_Provided passage:_
- Opening Delimiter -

Let's visualize the features using dimensionality reduction techniques.

In [None]:
# Scale features
scaler = StandardScaler()
X_scaled = scaler.fit_transform(X)

# Apply PCA
pca = PCA(n_components=2)
X_pca = pca.fit_transform(X_scaled)

# Create DataFrame with PCA results and emotion labels
pca_df = pd.DataFrame({
    'pca1': X_pca[:, 0],
    'pca2': X_pca[:, 1],
    'emotion': metadata_df['emotion'].values,
    'gender': metadata_df['gender'].values,
    'intensity': metadata_df['intensity'].values
})

# Plot PCA results by emotion
plt.figure(figsize=(12, 8))
sns.scatterplot(data=pca_df, x='pca1', y='pca2', hue='emotion', palette='viridis', s=100)
plt.title('PCA of Audio Features by Emotion')
plt.xlabel(f'Principal Component 1 ({pca.explained_variance_ratio_[0]:.2%} variance)')
plt.ylabel(f'Principal Component 2 ({pca.explained_variance_ratio_[1]:.2%} variance)')
plt.legend(bbox_to_anchor=(1.05, 1), loc='upper left')
plt.tight_layout()
plt.show()

In [None]:
# Apply t-SNE for better visualization
tsne = TSNE(n_components=2, random_state=42, perplexity=5)
X_tsne = tsne.fit_transform(X_scaled)

# Create DataFrame with t-SNE results and emotion labels
tsne_df = pd.DataFrame({
    'tsne1': X_tsne[:, 0],
    'tsne2': X_tsne[:, 1],
    'emotion': metadata_df['emotion'].values,
    'gender': metadata_df['gender'].values,
    'intensity': metadata_df['intensity'].values
})

# Plot t-SNE results by emotion
plt.figure(figsize=(12, 8))
sns.scatterplot(data=tsne_df, x='tsne1', y='tsne2', hue='emotion', palette='viridis', s=100)
plt.title('t-SNE of Audio Features by Emotion')
plt.xlabel('t-SNE Dimension 1')
plt.ylabel('t-SNE Dimension 2')
plt.legend(bbox_to_anchor=(1.05, 1), loc='upper left')

- Closing Delimiter -

In the notebook excerpt on visualizing audio features, what perplexity value is given to t-SNE?

_Data extracts:_
- Opening Delimiter -

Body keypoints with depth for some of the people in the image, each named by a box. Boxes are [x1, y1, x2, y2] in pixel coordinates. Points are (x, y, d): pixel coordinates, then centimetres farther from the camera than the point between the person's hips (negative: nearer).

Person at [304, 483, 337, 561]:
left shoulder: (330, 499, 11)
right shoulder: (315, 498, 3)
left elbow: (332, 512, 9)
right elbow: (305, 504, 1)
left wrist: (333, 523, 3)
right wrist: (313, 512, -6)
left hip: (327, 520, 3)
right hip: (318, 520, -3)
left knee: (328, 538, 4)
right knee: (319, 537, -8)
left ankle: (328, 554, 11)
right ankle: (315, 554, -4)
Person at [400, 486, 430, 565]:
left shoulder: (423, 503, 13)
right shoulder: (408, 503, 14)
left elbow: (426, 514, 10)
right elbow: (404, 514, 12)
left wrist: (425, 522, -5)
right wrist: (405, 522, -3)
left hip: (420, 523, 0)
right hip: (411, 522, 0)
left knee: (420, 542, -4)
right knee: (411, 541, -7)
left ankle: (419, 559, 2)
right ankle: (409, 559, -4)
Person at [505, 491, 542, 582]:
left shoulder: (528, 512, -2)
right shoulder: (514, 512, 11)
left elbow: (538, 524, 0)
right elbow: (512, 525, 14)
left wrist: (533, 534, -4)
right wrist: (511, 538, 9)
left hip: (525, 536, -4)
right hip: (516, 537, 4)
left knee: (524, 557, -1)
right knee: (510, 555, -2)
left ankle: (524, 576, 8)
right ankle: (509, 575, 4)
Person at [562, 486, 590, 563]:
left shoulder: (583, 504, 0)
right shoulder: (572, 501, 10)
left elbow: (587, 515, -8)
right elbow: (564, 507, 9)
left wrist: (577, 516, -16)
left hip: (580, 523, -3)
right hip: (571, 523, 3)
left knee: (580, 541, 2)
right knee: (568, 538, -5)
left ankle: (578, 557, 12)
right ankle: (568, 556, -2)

- Closing Delimiter -
- Opening Delimiter -

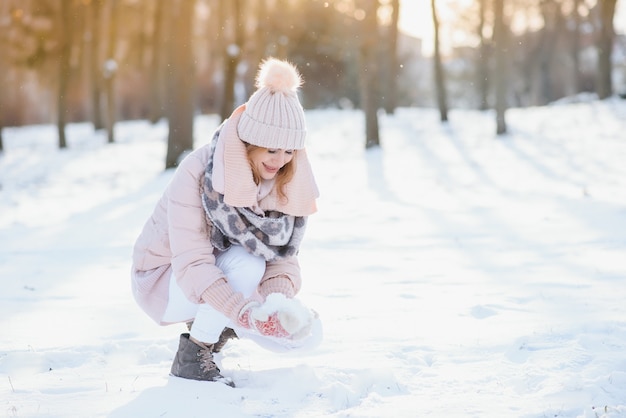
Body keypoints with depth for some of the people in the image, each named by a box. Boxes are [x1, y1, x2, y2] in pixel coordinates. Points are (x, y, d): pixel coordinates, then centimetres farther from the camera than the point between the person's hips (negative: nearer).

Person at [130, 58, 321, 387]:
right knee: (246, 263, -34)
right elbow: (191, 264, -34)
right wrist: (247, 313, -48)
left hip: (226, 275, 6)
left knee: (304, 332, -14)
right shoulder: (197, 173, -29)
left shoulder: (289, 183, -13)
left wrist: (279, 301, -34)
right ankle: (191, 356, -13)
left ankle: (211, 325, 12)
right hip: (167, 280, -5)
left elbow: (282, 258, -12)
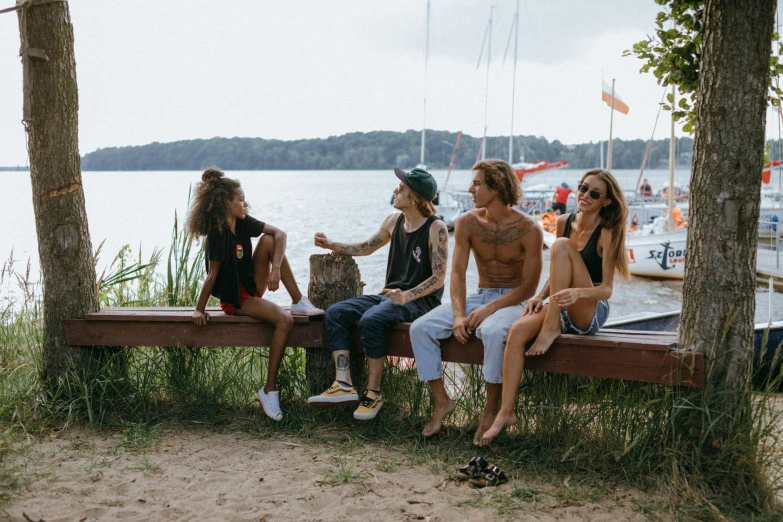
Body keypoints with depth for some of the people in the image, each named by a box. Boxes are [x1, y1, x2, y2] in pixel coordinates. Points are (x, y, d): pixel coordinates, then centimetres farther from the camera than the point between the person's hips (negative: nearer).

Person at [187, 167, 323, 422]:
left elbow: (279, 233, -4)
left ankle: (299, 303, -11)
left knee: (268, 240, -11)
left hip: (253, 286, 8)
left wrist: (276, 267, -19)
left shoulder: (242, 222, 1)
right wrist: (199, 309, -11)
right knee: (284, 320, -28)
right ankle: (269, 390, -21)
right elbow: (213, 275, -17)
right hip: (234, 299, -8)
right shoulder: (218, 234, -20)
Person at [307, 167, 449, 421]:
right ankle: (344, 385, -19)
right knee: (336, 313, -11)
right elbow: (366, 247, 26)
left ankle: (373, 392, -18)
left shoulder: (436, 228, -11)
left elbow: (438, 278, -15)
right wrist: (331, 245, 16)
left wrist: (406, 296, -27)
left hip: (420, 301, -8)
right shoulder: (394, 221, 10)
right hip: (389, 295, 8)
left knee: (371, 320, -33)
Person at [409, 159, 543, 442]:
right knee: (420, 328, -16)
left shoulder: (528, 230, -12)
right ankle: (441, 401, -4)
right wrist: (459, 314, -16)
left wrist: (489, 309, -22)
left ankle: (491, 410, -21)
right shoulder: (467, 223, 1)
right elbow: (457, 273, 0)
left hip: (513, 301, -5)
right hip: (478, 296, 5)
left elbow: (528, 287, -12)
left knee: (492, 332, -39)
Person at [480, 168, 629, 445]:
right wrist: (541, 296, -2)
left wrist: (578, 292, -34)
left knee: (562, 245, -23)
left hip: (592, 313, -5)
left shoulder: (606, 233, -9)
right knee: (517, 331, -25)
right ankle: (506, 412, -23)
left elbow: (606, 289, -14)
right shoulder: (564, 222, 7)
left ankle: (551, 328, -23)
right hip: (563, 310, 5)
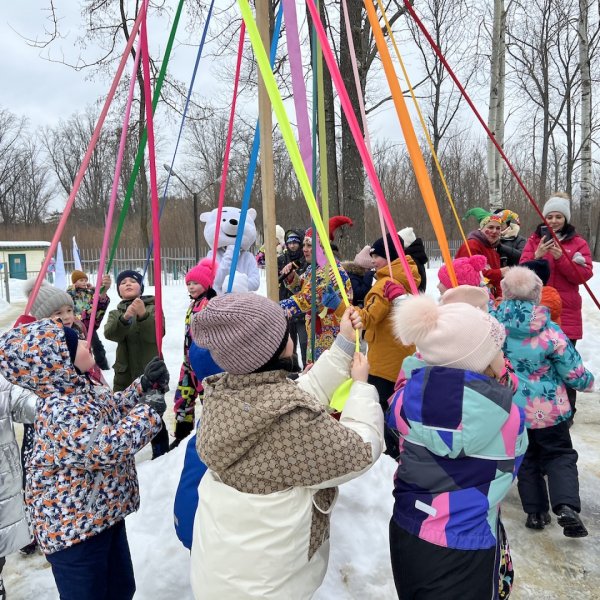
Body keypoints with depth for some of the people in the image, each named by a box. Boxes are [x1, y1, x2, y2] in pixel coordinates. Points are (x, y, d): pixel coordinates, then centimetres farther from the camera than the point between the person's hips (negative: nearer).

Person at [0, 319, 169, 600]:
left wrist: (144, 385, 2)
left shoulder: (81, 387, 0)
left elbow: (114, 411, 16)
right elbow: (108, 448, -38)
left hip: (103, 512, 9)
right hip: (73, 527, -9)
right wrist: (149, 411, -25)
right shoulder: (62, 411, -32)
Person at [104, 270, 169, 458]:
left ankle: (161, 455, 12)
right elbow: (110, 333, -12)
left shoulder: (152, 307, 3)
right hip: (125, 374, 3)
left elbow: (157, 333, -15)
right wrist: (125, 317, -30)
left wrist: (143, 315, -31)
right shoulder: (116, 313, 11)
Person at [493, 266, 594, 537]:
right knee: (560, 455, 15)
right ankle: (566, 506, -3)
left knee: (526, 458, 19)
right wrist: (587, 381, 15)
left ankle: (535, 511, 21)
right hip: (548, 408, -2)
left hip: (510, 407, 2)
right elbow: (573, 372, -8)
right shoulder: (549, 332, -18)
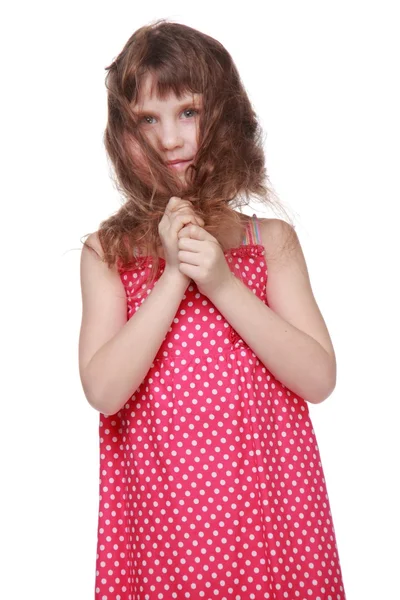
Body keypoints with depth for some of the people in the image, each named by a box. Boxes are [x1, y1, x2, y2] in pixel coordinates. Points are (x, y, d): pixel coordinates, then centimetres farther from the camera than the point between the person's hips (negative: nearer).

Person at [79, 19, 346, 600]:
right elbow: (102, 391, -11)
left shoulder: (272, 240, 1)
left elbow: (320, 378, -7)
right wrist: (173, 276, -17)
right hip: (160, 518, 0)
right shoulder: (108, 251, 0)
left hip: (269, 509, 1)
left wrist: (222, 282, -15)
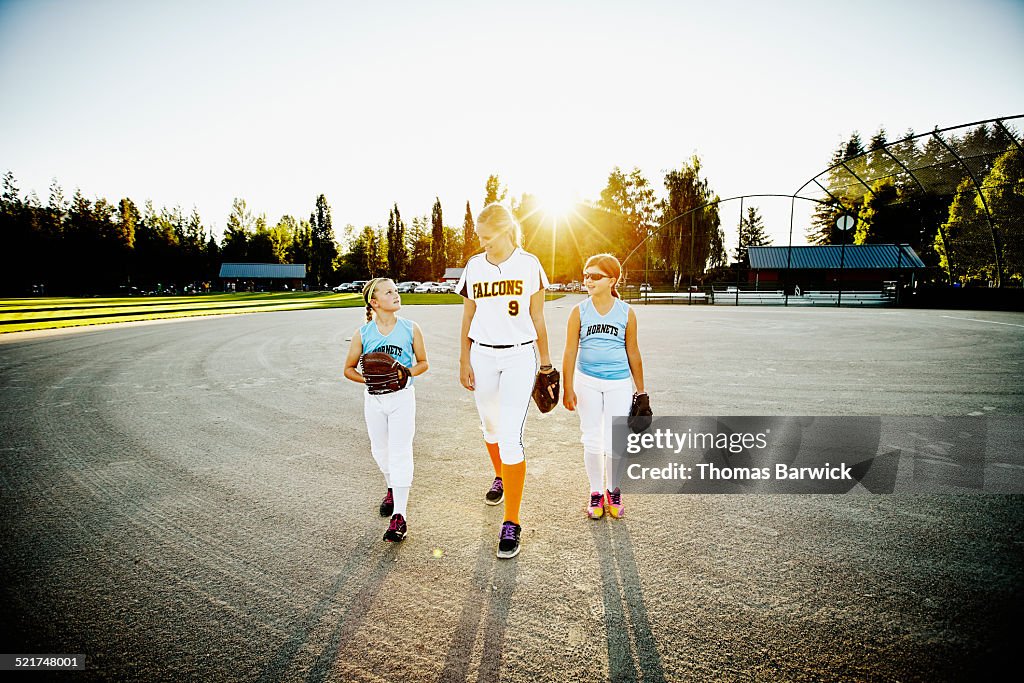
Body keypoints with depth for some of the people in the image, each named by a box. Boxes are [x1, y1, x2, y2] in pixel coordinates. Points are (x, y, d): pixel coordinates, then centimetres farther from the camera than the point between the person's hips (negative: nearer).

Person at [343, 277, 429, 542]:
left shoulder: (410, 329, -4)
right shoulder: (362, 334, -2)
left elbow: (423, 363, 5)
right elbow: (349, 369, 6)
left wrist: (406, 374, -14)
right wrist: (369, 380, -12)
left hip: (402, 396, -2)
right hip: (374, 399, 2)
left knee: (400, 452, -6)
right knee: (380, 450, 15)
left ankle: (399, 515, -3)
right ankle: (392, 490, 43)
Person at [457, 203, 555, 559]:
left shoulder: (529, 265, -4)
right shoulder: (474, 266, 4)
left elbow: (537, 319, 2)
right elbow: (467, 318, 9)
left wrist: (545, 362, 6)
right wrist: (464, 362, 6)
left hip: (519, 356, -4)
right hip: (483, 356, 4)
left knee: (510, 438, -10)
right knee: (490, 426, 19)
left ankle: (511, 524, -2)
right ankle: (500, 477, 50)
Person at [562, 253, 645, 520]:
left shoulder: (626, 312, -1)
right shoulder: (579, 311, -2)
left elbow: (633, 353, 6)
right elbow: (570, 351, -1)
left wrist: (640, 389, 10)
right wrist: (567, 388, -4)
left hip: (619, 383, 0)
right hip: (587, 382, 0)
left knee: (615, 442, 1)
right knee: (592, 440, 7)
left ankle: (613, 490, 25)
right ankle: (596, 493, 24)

- Closing Delimiter -

_Response to this task:_ 5